Someone claimed that that one of the node had a serious crash some time ago and resulted it node 1 going down hard and there was a loss of the network so the hearthbeats and lans between the nodes went down.

This again resulted in node 2 shuting down which i cant quite udnerstand. I can see how it has to halt the cluster service for the reasons mentioned earlier here.

Reason is that node 2 is also out omniback server (not in the cluster) so we really dont what the whole server shuting donw in cases like this.

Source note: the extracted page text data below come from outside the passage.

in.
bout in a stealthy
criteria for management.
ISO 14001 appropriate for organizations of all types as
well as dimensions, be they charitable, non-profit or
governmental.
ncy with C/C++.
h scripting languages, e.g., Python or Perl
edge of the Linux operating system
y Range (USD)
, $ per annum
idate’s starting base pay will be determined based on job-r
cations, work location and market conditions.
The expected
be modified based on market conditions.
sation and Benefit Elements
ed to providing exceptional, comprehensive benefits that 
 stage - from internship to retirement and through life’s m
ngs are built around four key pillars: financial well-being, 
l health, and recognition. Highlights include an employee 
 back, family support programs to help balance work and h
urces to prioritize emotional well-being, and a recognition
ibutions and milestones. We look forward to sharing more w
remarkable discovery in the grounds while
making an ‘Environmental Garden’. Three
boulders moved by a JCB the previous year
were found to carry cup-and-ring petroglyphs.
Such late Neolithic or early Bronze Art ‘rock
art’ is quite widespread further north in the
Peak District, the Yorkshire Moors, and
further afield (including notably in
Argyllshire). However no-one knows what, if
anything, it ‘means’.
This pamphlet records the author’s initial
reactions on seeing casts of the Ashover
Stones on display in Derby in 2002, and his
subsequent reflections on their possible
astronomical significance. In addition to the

So basically i'm just wondering if such a scenario could have happened? And if so, is there a safe way to avoid the server from shuting down an rather just stop the cluster deamon. I would think stopping the cluster deamon would achive the same result as shutding down the node to avoid data loss.
melvyn burnard
Honored Contributor

Re: Will both node halt if heartbeat fails

If during a previous scenario one node TOC'ed, the other should have remained up. If it did not, then there was an issue with either the cluster lock disc, or some other configuration issue.
Checking all the OLDsyslogs and package logs at the time of the incident may ahve helped.

For you rplanned outage, simply shutdown the one node, the other node should remain alive.
My house is the bank's, my money the wife's, But my opinions belong to me, not HP!

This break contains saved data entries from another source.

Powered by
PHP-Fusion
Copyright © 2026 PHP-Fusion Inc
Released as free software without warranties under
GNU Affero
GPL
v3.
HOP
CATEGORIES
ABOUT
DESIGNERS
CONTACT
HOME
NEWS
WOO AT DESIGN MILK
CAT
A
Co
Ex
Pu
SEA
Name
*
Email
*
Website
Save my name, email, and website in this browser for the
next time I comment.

Re: Will both node halt if heartbeat fails

For the planned jb, im also shuting down the disc system which means, no cluster lock disc. Is this a thing that would result in a TOC on node 2?

So should i stop the cluster service on node 2 too?
melvyn burnard
Honored Contributor

Re: Will both node halt if heartbeat fails

please see my first response, if the cluster is reformed to become a single node cluster by doing an orderly shutdown of one node (or cmhaltnode -vf nodename) , this is not a failure, and therefore we do NOT require the cluster lock disc.
But this does indicate that in your previous failure, you may have lost the ability to contact the cluster lock disc in a failre scenario, and this WOULD result in the 2nd TOC'ing
My house is the bank's, my money the wife's, But my opinions belong to me, not HP!

Re: Will both node halt if heartbeat fails

Ahh.....thanks for all info. Helped me clear up every issue ragarding this.